When you switch intern=FalseTrue, the column names in hyperpar_sample's DataFrame (or the keys of posterior_sample()'s 'hyperpar' dict) change in a predictable way. The new name tells you which transformation was applied:

User-scale nameInternal-scale nameTransformation
'Precision for ...''Log precision for ...'exp
'Variance for ...''Log variance for ...'exp
'Rho for ...''Rho_intern for ...'tanh (Fisher-z)
'Probability for ...''Logit ...'sigmoid (inverse logit)
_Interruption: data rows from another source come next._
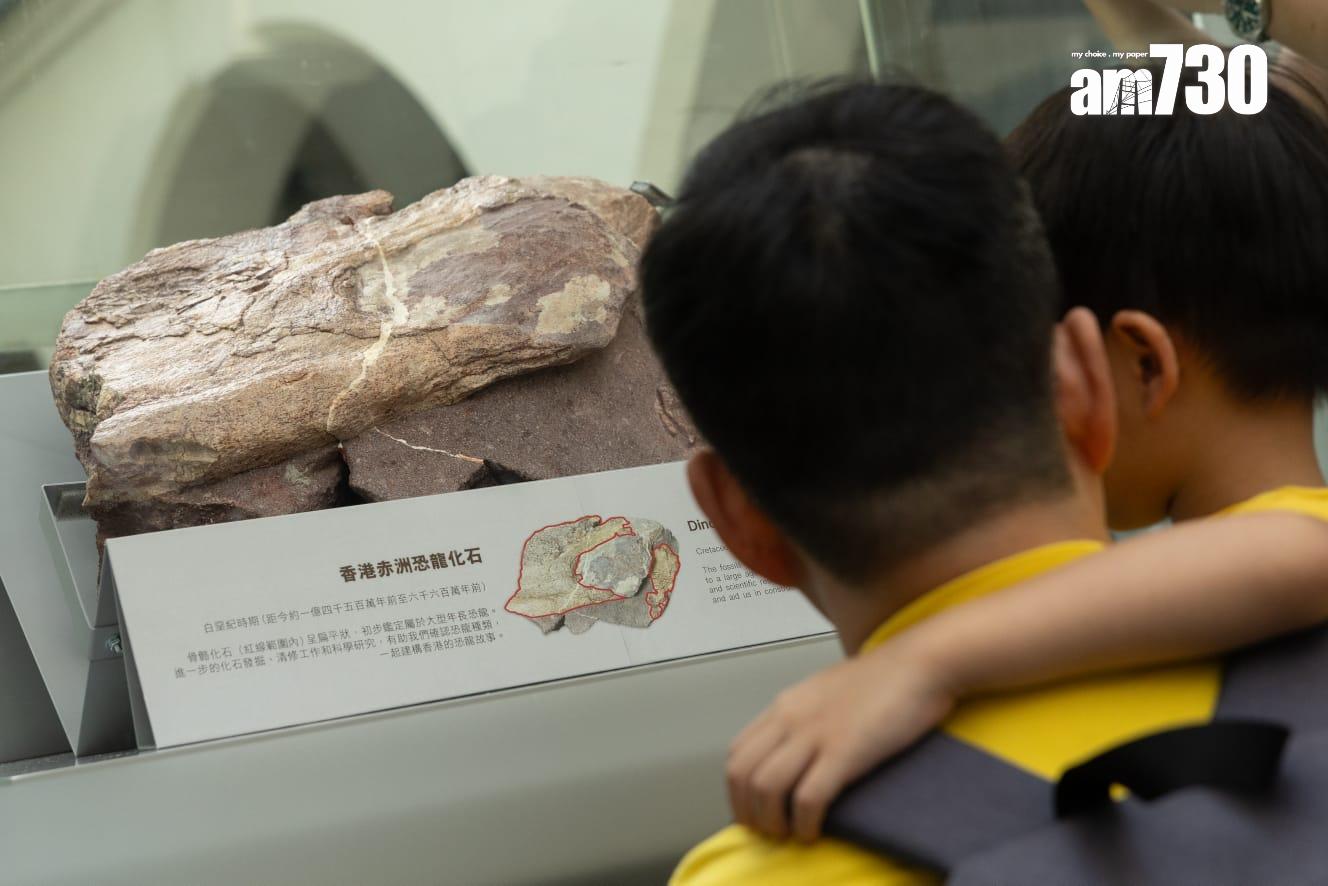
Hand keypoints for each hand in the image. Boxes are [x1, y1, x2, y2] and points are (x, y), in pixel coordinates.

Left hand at [725, 641, 956, 841]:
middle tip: (767, 831)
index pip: (738, 753)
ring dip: (772, 821)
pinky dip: (804, 823)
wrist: (919, 664)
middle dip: (748, 811)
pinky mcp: (844, 752)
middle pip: (743, 773)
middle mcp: (791, 718)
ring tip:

Concrete example: an AR1 random effect contributes two hyperparameters. On the user scale they appear as 'Precision for t' and 'Rho for t'; on the internal scale they become 'Log precision for t' and 'Rho_intern for t'. Reading the prefix is how you tell exp apart from tanh in the same model.

Jensen warning when comparing means across scales

For any nonlinear transformation \(f\) (i.e. all four above), the mean does not commute with the transform:

\[\mathbb{E}[f(\theta)] \;\neq\; f(\mathbb{E}[\theta]).\]
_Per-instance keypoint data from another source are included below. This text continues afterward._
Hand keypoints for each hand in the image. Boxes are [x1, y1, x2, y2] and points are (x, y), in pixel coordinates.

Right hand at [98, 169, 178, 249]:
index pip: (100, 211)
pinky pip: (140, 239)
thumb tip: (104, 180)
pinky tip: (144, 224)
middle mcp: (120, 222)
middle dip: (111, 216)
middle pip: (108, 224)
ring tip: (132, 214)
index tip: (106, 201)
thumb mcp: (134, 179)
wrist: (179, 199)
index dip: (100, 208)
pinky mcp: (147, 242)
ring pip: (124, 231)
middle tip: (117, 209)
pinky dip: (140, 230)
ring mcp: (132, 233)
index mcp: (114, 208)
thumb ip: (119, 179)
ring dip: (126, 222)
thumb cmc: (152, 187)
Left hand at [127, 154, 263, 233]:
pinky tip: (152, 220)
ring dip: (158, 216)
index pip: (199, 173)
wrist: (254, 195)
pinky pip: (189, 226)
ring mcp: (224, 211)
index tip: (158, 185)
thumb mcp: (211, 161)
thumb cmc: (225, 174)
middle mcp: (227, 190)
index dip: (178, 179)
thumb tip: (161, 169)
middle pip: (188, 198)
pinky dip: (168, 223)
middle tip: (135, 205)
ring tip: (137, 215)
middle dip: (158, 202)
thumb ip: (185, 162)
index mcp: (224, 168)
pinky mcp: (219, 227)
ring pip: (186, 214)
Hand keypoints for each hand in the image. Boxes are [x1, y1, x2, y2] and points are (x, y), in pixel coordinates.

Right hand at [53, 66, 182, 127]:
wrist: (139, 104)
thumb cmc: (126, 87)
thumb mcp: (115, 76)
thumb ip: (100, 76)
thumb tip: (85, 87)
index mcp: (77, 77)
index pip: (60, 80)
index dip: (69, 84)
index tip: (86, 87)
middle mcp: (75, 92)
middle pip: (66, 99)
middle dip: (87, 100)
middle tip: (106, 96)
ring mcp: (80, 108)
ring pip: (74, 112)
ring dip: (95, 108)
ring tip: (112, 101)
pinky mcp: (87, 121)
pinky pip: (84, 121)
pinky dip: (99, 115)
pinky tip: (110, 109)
For exp (precision / variance), the exact relationship under a Gaussian-approximated internal posterior \(\theta \sim \mathcal{N}(\mu,\sigma^{2})\) is

\[\mathbb{E}[\tau] \;=\; \mathbb{E}[\exp(\theta)] \;=\; \exp\!\left(\mu + \tfrac{\sigma^{2}}{2}\right),\]
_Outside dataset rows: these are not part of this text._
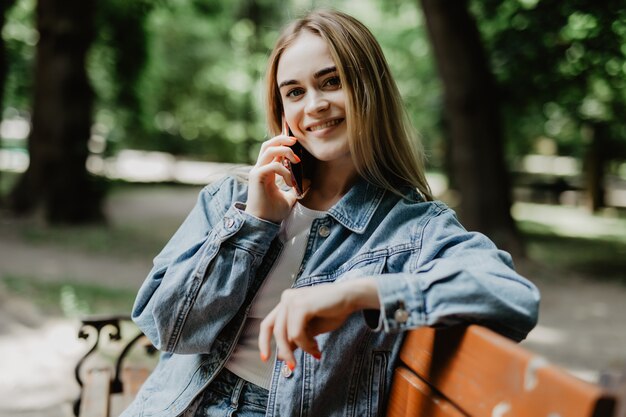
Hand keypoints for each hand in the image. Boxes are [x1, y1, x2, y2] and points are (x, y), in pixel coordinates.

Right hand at [245, 134, 301, 222]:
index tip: (297, 144)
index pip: (272, 149)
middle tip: (296, 141)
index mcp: (266, 170)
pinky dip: (284, 171)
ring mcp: (257, 171)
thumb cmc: (273, 211)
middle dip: (282, 139)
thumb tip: (308, 182)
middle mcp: (260, 168)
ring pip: (269, 150)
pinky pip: (273, 166)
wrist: (264, 223)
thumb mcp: (289, 197)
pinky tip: (290, 182)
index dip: (283, 143)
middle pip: (268, 144)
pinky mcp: (257, 177)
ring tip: (297, 161)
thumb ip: (296, 188)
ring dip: (285, 151)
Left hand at [258, 279, 379, 369]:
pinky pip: (296, 333)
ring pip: (285, 334)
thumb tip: (281, 355)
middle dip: (283, 351)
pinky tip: (316, 346)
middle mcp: (286, 298)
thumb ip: (296, 339)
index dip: (264, 342)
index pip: (268, 324)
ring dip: (301, 348)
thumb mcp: (311, 329)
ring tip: (315, 352)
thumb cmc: (333, 311)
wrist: (351, 298)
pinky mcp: (300, 305)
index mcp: (287, 302)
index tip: (266, 359)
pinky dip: (306, 344)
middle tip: (292, 365)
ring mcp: (292, 300)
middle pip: (274, 331)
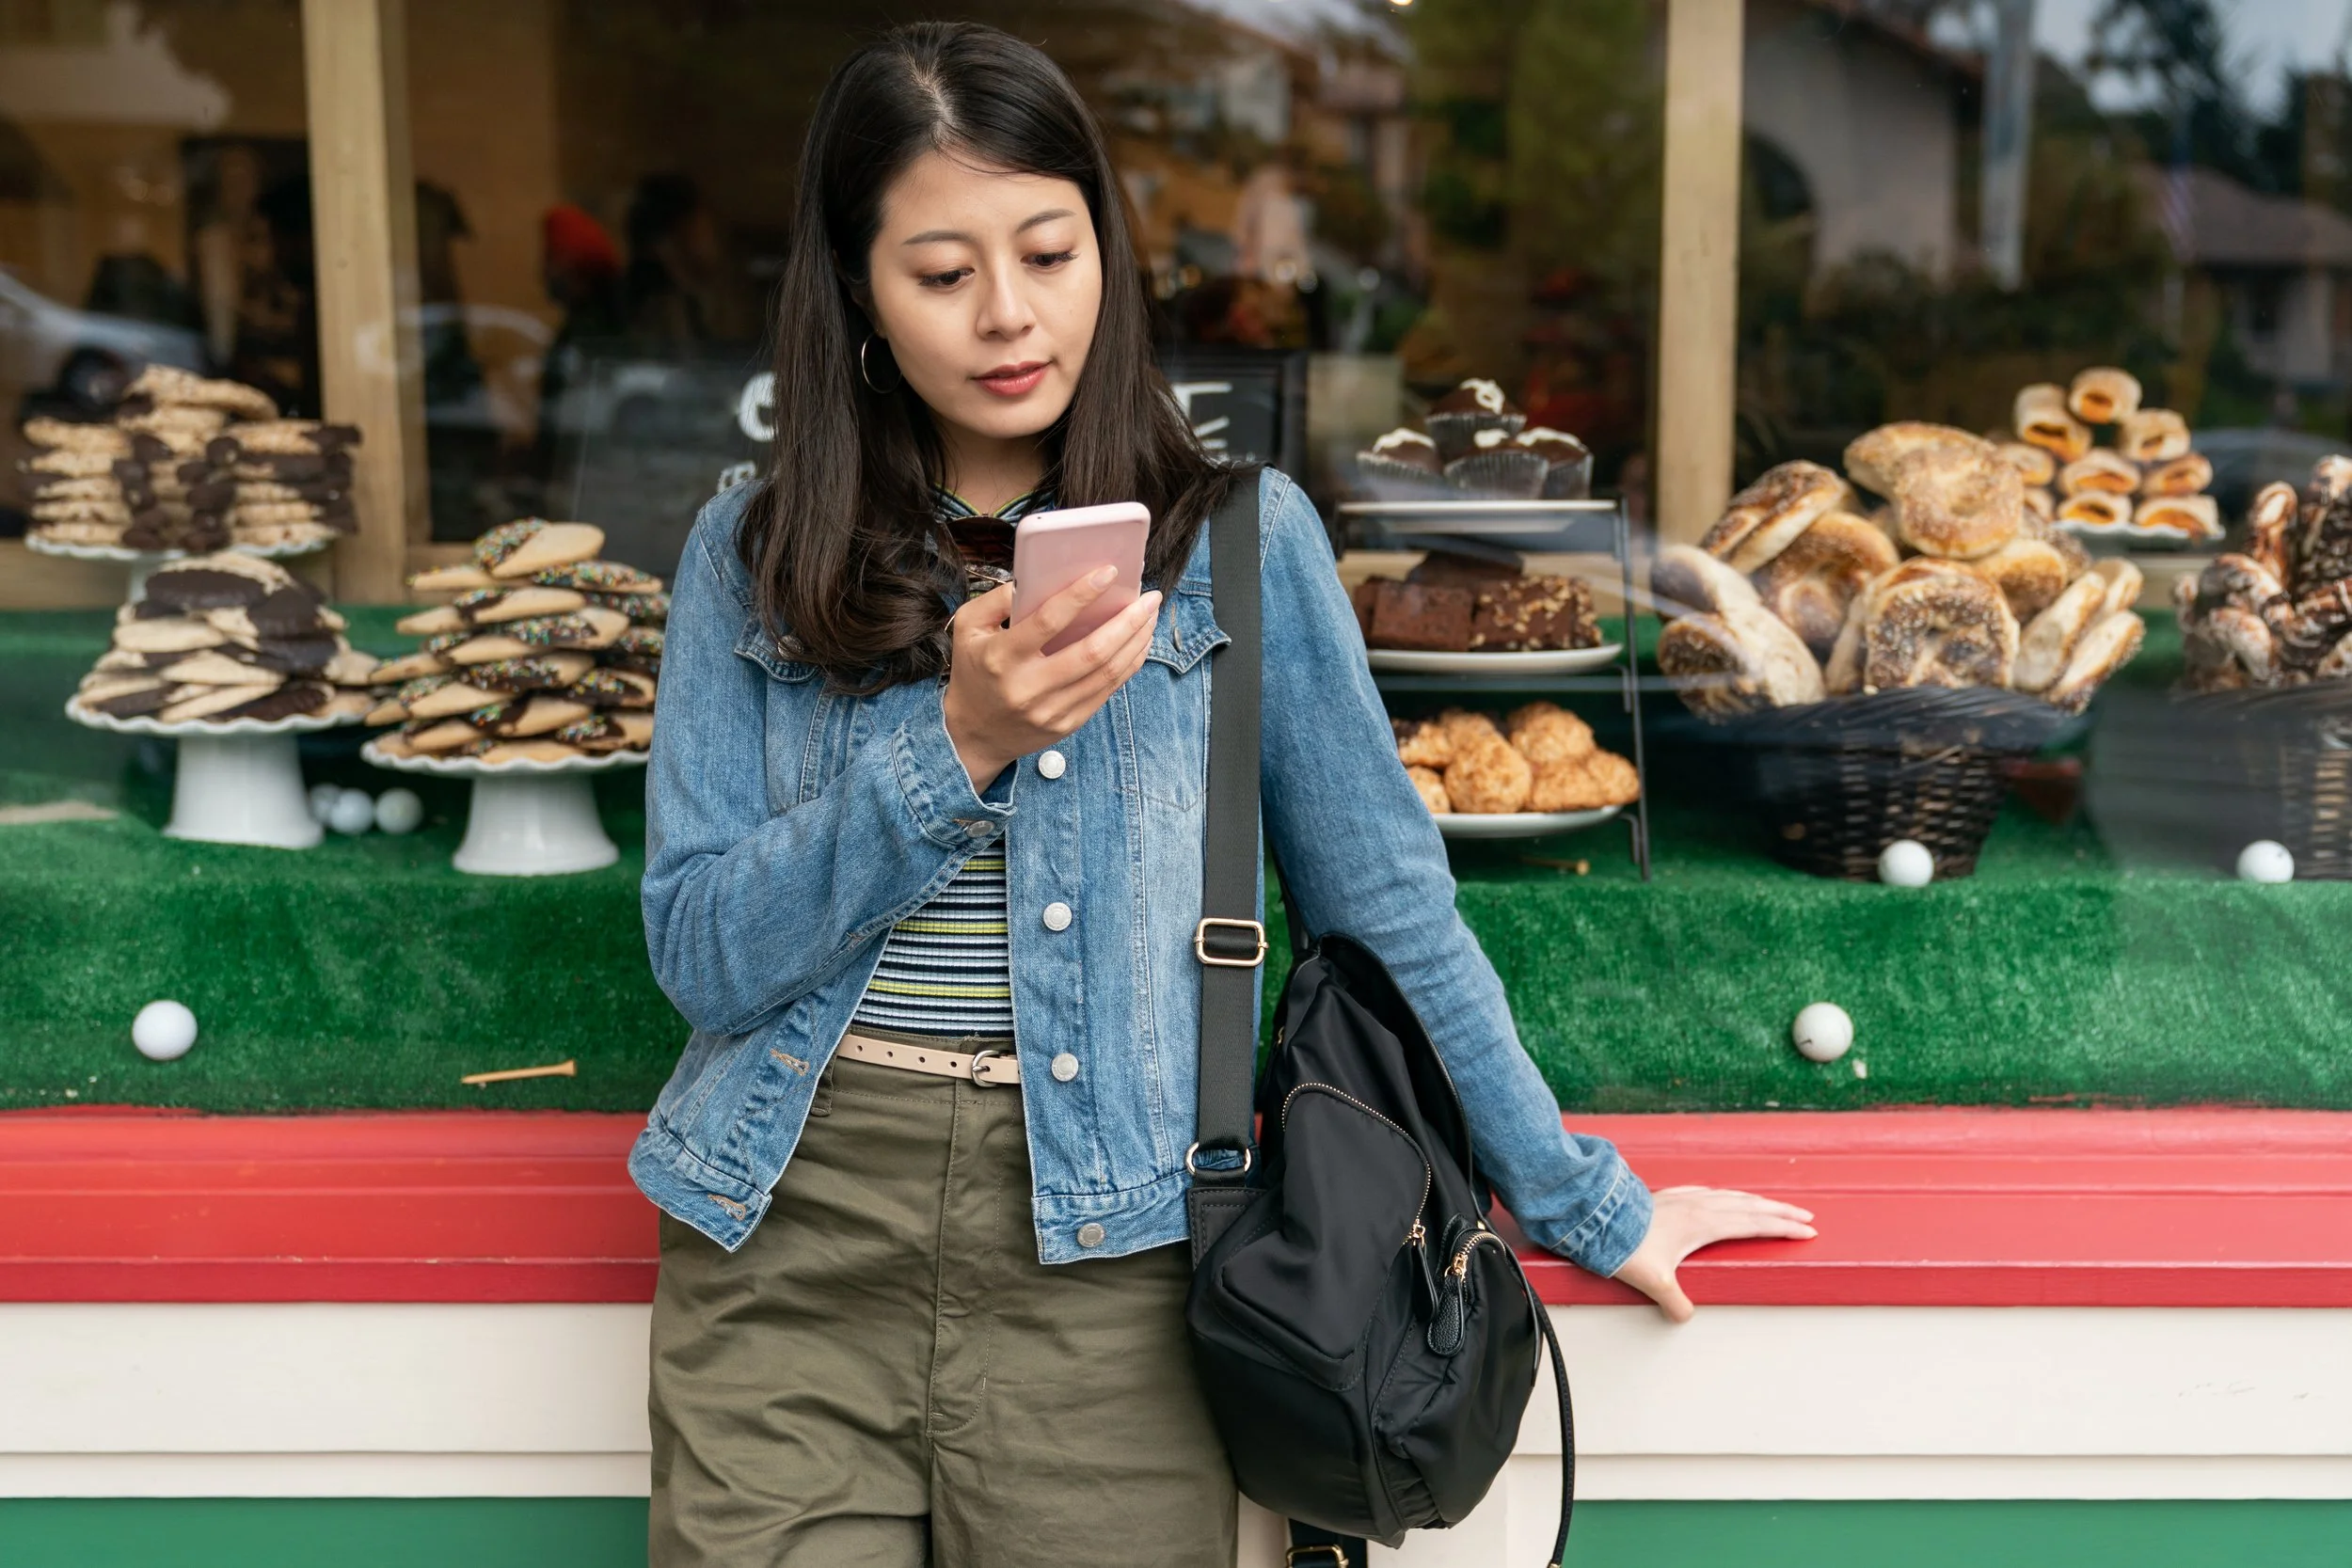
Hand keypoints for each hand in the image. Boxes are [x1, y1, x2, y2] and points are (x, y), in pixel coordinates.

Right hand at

so np.exp(s_intern.mean()) is biased low by the \(\sigma^{2}/2\) term and does not equal s_user.mean(). Same shape of pitfall applies to tanh and the sigmoid: applying the transform to the mean is not the mean of the transformed samples.

Always transform element-wise first:

# good: applies exp to each sample, then averages
np.exp(s_intern['Log precision for t']).mean()   # ~= s_user['Precision for t'].mean()

# bad:  applies exp to the mean of log-precisions
np.exp(s_intern['Log precision for t'].mean())   # biased low
Jacobian correction: When transforming from internal to user scale, the log-density is adjusted by the log-Jacobian of the transformation to ensure proper probability densities.